Pull out every row below that contains the string "True".

DATA FOR PROCESSING:

=== Begin Enclosure ===

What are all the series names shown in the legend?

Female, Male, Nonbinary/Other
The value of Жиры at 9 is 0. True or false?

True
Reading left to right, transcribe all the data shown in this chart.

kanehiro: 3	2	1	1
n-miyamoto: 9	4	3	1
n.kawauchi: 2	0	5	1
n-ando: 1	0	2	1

=== End Enclosure ===
=== Begin Enclosure ===

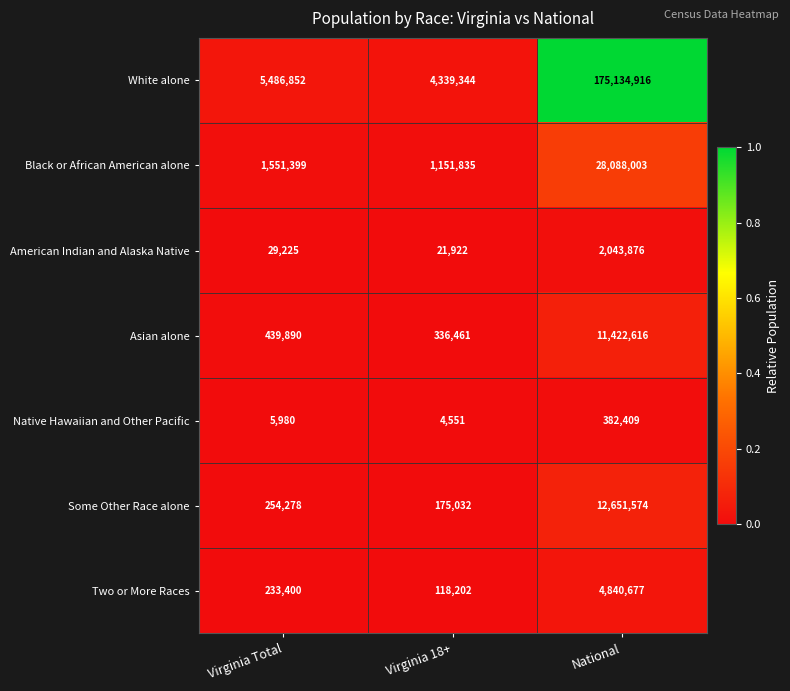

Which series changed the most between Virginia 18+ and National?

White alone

=== End Enclosure ===
=== Begin Enclosure ===

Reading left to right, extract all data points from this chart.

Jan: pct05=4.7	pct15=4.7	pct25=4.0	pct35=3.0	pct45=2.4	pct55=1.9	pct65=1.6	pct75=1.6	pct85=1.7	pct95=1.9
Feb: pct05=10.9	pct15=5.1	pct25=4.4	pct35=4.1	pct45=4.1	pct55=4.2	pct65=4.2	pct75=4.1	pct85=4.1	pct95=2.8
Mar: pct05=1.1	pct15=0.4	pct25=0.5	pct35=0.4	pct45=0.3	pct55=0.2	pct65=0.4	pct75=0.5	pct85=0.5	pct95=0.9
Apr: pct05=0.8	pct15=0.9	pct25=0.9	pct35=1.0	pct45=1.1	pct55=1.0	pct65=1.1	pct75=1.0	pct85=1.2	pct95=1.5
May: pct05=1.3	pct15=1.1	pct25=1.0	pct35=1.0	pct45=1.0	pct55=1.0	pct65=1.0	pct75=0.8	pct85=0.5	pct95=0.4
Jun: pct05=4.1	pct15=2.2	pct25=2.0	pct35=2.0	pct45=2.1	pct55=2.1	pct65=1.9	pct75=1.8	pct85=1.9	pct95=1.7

=== End Enclosure ===

THE COMPLETED TASK:
The value of Жиры at 9 is 0. True or false?
True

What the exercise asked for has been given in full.